Foreign Minister Ivanov: It is indeed the right of Iran to conduct uranium enrichment. Yet today, considering the complicated and tense situation around the nuclear problem of Iraq, it is necessary to take steps which would strengthen trust. This, of course, should be a goodwill move on the part of Iran in order to convince the international community that no work really is being conducted and there are no plans of a military character. So that it would be a step towards the strengthening of trust in the programs being carried out in Iran. Today, in the opinion of our specialists, there is no acute need for conducting uranium enrichment.

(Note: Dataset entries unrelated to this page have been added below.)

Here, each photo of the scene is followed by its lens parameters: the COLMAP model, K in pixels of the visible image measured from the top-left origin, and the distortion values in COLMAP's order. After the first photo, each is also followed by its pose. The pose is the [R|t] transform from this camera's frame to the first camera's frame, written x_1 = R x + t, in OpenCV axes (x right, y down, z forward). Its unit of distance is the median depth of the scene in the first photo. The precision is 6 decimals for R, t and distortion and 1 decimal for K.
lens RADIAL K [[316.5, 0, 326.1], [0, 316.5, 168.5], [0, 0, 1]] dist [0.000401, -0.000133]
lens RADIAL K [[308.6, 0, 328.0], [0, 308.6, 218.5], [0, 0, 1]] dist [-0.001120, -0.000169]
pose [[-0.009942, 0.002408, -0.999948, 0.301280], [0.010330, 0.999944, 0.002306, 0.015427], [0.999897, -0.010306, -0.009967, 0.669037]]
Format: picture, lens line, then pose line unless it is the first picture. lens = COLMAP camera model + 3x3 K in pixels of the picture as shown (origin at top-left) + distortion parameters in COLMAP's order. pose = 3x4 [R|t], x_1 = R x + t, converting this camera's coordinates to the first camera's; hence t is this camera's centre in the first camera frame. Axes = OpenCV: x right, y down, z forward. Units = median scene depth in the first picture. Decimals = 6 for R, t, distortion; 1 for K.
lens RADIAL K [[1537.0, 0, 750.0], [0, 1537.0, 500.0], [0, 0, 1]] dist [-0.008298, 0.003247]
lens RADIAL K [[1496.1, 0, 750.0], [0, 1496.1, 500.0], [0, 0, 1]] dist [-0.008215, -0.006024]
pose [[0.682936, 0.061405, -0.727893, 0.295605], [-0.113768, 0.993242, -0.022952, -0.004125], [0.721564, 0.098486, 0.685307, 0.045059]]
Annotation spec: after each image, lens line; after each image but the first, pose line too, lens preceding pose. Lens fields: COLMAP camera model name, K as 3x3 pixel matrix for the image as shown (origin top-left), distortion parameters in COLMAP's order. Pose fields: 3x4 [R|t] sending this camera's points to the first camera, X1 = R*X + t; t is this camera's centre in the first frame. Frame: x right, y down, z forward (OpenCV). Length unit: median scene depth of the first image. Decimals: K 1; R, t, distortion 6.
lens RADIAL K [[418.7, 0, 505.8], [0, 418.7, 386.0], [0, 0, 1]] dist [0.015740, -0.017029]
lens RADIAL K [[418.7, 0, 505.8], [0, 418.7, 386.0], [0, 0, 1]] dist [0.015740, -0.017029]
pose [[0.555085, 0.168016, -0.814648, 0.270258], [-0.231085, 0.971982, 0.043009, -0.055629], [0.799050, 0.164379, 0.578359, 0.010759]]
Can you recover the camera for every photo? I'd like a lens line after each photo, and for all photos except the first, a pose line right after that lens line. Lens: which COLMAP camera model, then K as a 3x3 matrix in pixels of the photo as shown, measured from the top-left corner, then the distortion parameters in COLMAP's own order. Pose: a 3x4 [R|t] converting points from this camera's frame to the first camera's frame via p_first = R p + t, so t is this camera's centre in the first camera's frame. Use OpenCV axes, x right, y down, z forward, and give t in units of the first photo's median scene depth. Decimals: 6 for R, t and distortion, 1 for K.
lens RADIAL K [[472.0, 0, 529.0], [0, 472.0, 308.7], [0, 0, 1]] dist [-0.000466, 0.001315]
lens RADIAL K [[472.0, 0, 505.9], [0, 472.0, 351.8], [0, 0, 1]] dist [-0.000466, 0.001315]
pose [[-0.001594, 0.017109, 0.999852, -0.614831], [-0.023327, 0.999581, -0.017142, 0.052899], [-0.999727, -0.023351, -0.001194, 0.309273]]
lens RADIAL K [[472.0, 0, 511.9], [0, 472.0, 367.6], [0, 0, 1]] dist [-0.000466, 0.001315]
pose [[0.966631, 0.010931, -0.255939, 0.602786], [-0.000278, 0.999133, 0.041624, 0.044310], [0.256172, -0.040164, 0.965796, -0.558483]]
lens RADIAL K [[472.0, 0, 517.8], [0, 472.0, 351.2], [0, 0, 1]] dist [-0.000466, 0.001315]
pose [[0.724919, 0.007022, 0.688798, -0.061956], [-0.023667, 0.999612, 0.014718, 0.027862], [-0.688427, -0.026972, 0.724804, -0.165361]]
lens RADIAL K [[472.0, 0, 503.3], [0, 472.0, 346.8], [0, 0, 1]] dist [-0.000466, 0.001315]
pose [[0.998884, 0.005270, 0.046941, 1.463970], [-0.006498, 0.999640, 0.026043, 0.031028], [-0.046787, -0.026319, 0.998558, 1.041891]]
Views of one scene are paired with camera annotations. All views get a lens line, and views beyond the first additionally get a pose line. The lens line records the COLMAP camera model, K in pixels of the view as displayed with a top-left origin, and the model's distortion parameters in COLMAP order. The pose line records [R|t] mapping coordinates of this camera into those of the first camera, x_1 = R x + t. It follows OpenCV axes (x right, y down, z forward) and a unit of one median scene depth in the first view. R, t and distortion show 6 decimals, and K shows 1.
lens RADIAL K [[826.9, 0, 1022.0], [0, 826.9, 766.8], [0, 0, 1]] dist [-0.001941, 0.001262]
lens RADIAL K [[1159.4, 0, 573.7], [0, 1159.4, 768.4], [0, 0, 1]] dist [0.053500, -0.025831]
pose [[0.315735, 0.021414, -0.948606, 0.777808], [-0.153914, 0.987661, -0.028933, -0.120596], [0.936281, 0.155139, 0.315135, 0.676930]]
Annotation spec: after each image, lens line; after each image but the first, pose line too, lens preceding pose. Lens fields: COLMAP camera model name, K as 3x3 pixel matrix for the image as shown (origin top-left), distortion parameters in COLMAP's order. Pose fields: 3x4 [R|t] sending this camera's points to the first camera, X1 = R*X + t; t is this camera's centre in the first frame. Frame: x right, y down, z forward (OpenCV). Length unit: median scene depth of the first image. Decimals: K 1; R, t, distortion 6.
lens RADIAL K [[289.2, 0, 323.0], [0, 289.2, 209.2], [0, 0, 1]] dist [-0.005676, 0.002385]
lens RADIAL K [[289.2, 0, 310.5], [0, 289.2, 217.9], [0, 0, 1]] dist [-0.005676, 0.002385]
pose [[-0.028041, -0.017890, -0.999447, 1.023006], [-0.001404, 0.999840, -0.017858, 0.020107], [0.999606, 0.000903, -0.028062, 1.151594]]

And the suspension which we are talking about should not adversely affect the peaceful nuclear programs that are being implemented in Iran and can be implemented in accordance with all international norms.

Question: How may this directly tell on our cooperation with Iran?

Foreign Minister Ivanov: It won't tell directly. You know that ours is but one condition - that an agreement should be signed for the return of spent fuel which may and will be supplied to the nuclear plant in Bushehr. Talks on this agreement are being conducted, but it has not yet been signed. Without this agreement, we can't continue the implementation of this project.